**Your objective**
Reproduce each record below in full, word for word, without images.

**Given data**
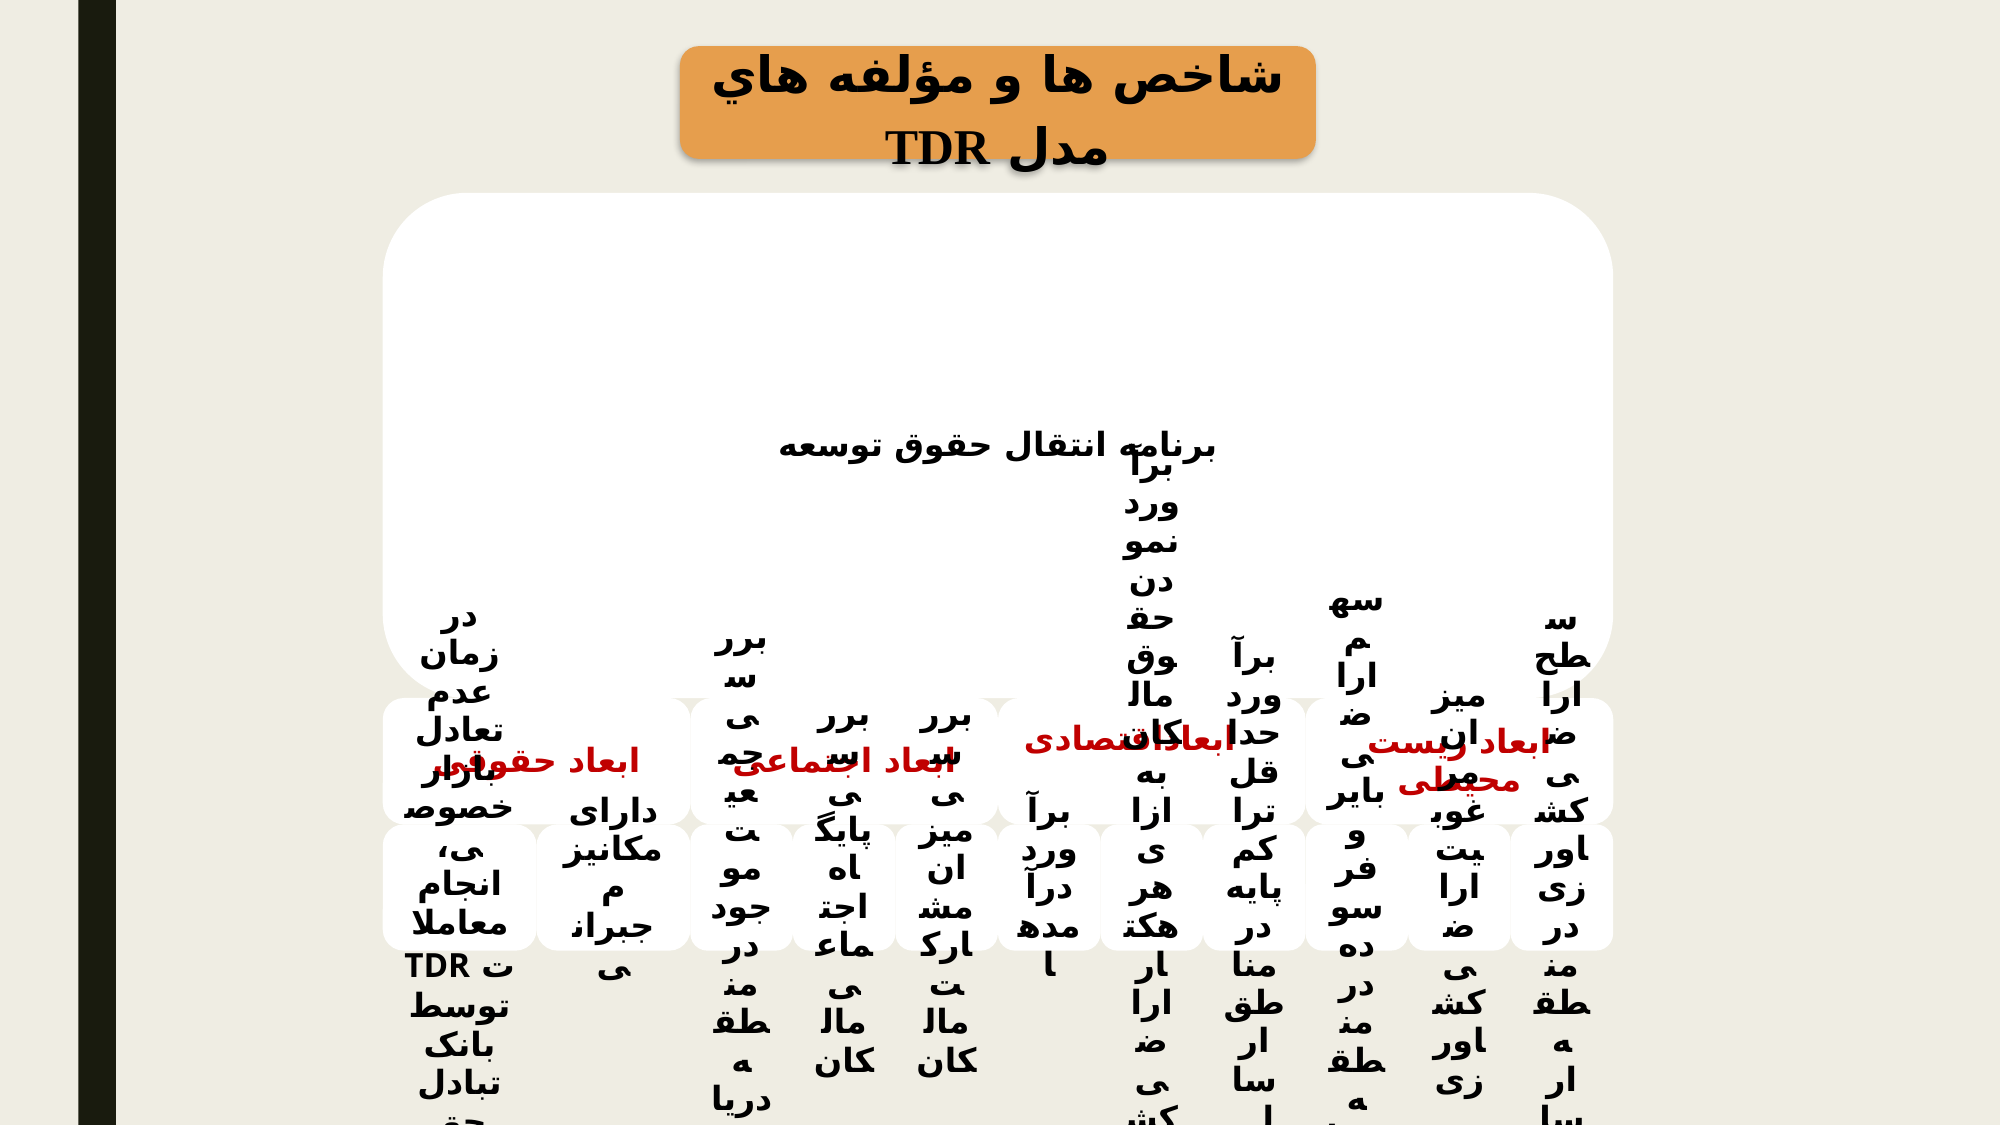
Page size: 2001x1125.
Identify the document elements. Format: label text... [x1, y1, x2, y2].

text_box شاخص ها و مؤلفه هاي مدل TDR [677, 43, 1319, 162]
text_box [382, 192, 1614, 951]
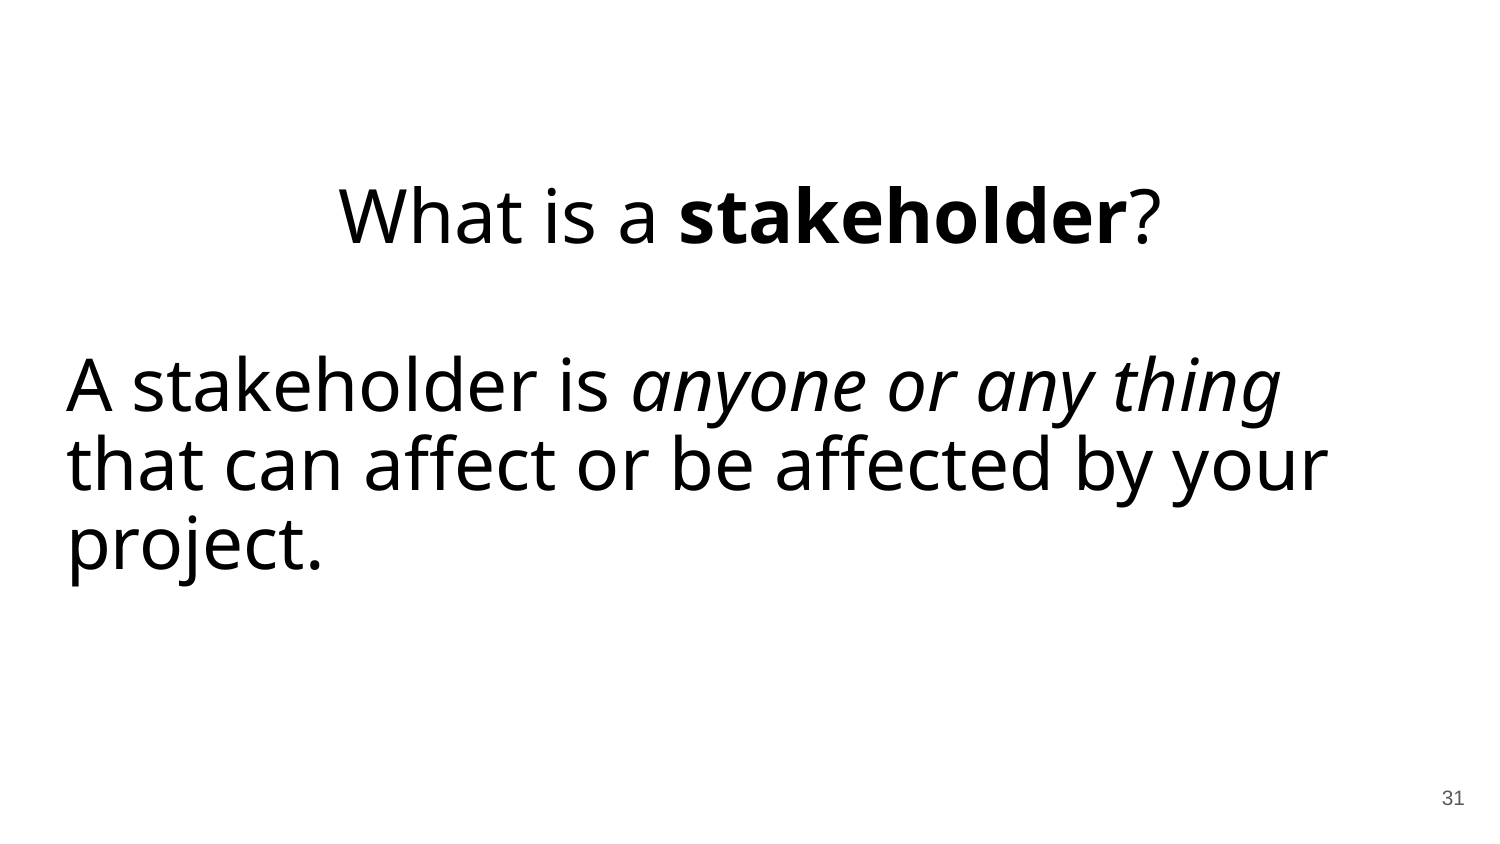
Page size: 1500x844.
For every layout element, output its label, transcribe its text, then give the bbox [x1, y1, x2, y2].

slide_number 31 [1389, 764, 1480, 830]
title What is a stakeholder? A stakeholder is anyone or any thing that can affect or be affected by your project. [51, 352, 1449, 491]
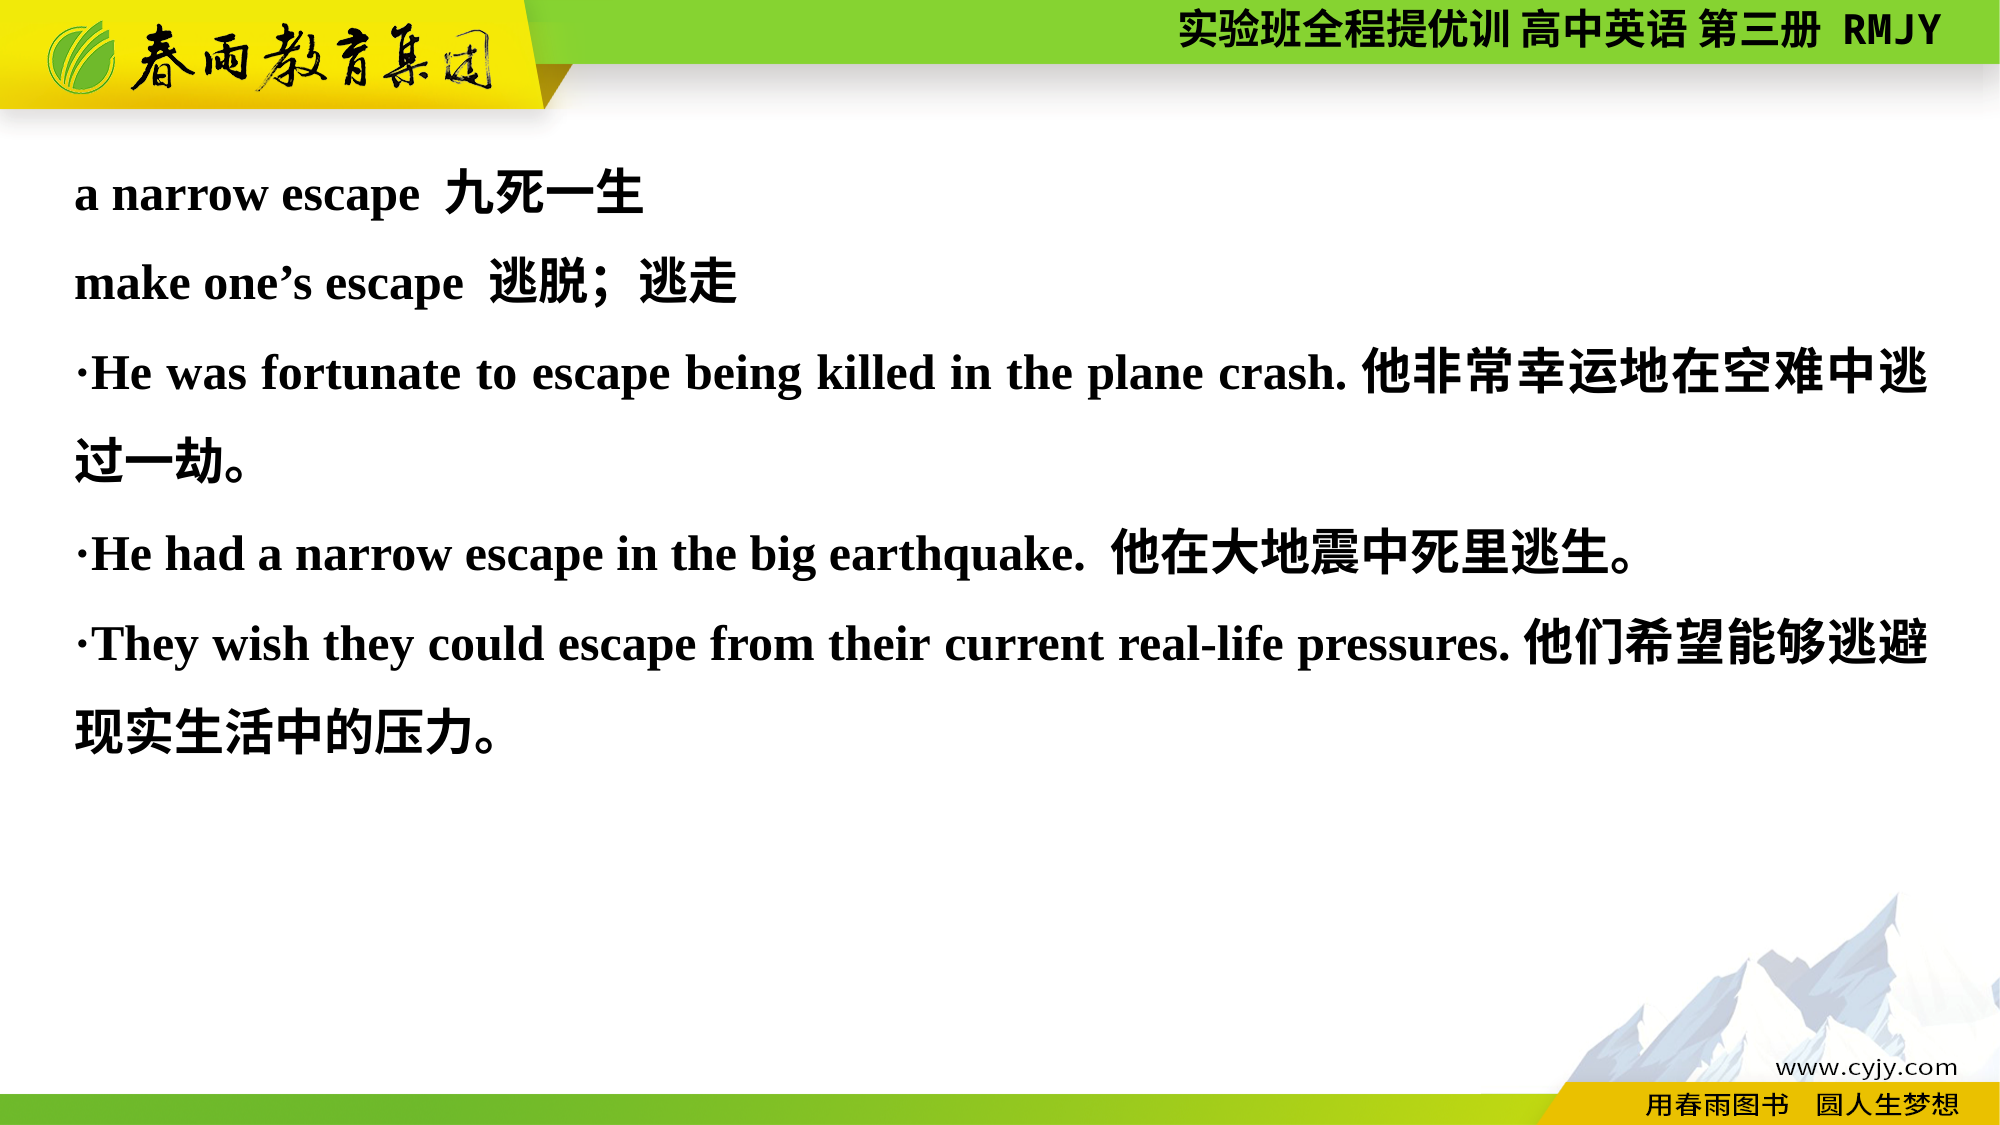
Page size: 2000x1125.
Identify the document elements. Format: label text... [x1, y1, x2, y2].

picture [0, 0, 2000, 1125]
list a narrow escape 九死一生 make one’s escape 逃脱；逃走 ·He was fortunate to escape being killed in the plane crash.他非常幸运地在空难中逃过一劫。 ·He had a narrow escape in the big earthquake. 他在大地震中死里逃生。 ·They wish they could escape from their current real-life pressures.他们希望能够逃避现实生活中的压力。 [59, 122, 1944, 763]
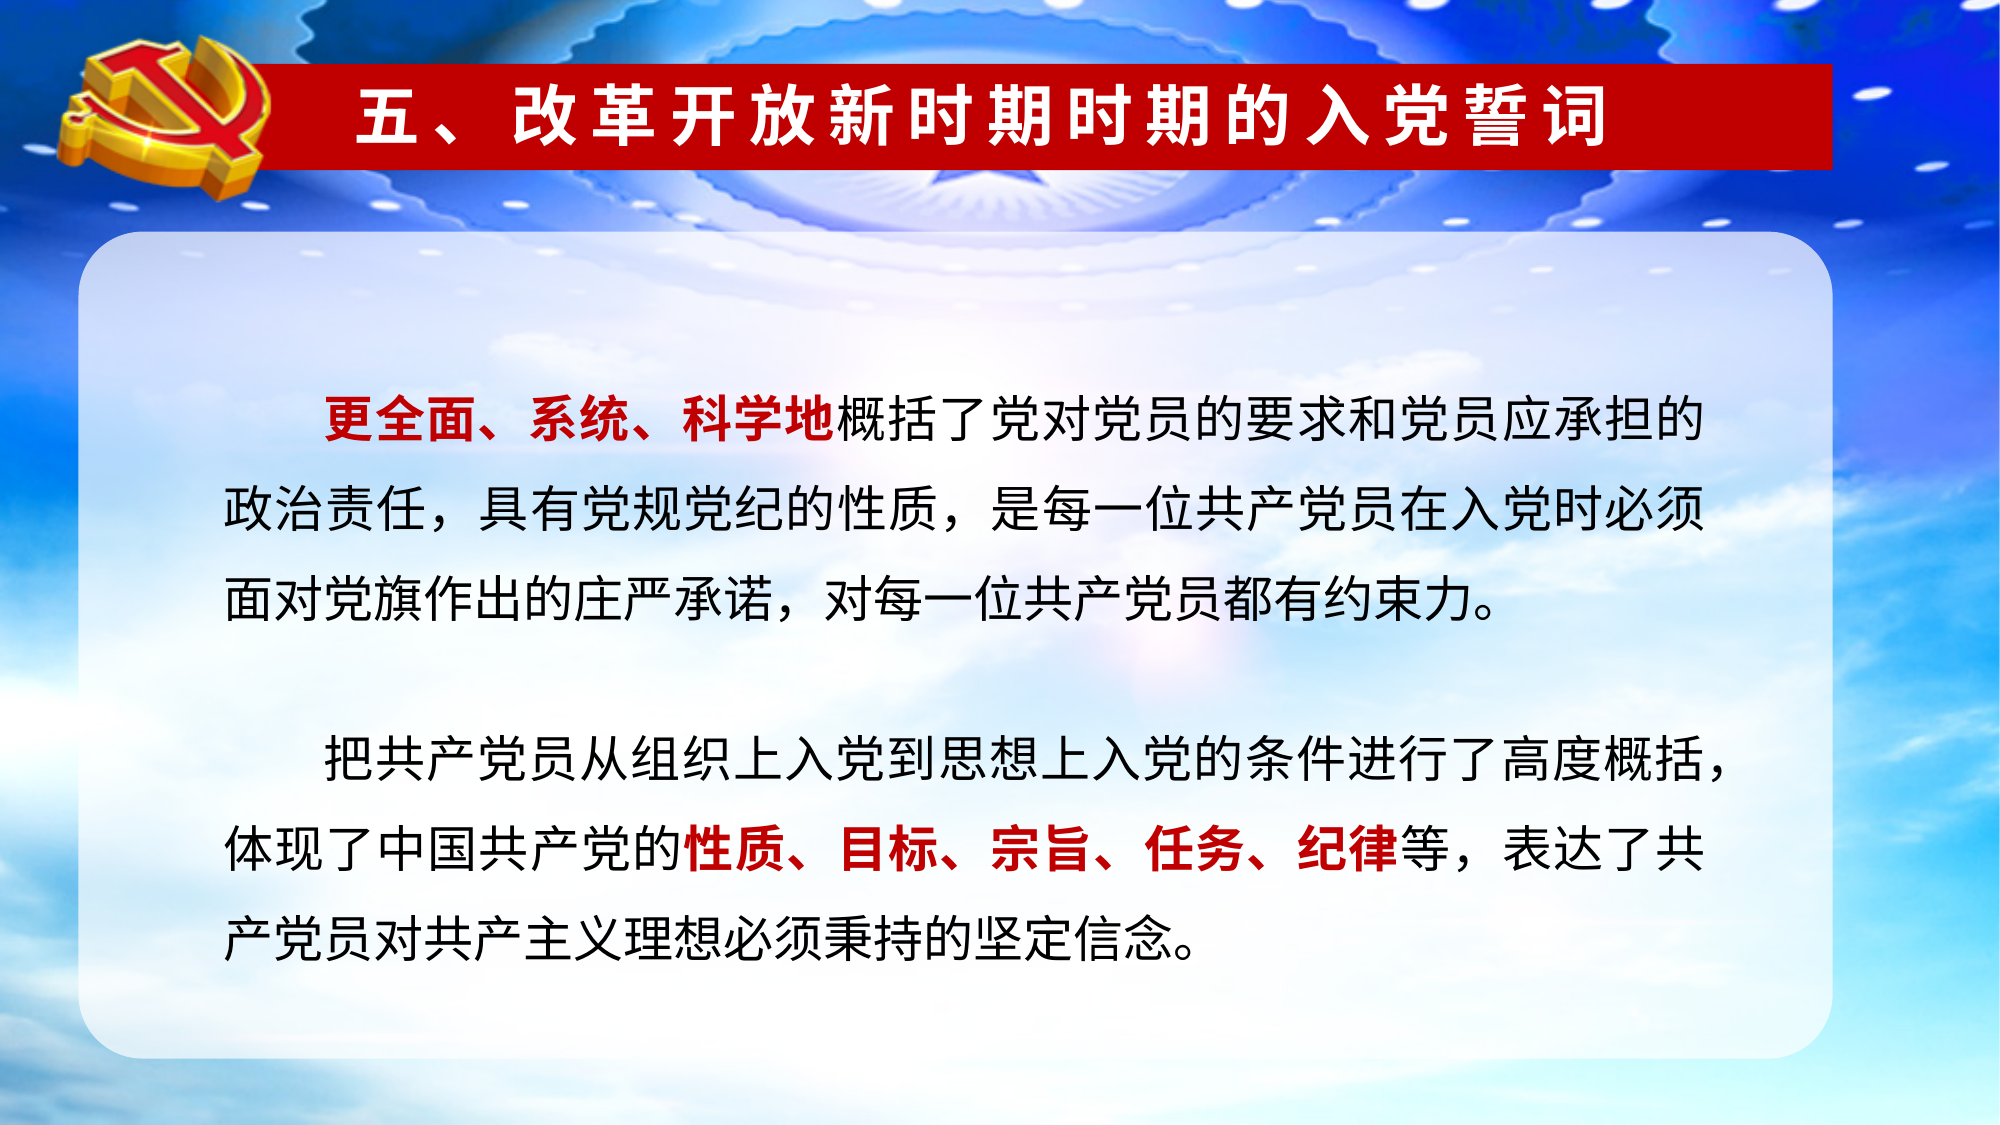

**Answer to the problem**
Page size: 2001x1125.
Identify the document elements. Format: label text... [x1, y1, x2, y2].

text_box شاخص ها و مؤلفه هاي مدل TDR [677, 43, 1319, 162]
text_box [382, 192, 1614, 951]
Page size: 1500x844.
For every layout element, output its label, transcribe its text, then give the bbox [x1, y1, x2, y2].

slide_number 31 [1389, 764, 1480, 830]
title What is a stakeholder? A stakeholder is anyone or any thing that can affect or be affected by your project. [51, 352, 1449, 491]
Page size: 2000x1125.
Identify the document elements. Format: label text... [x1, y1, x2, y2].

picture [0, 0, 2000, 1125]
list a narrow escape 九死一生 make one’s escape 逃脱；逃走 ·He was fortunate to escape being killed in the plane crash.他非常幸运地在空难中逃过一劫。 ·He had a narrow escape in the big earthquake. 他在大地震中死里逃生。 ·They wish they could escape from their current real-life pressures.他们希望能够逃避现实生活中的压力。 [59, 122, 1944, 763]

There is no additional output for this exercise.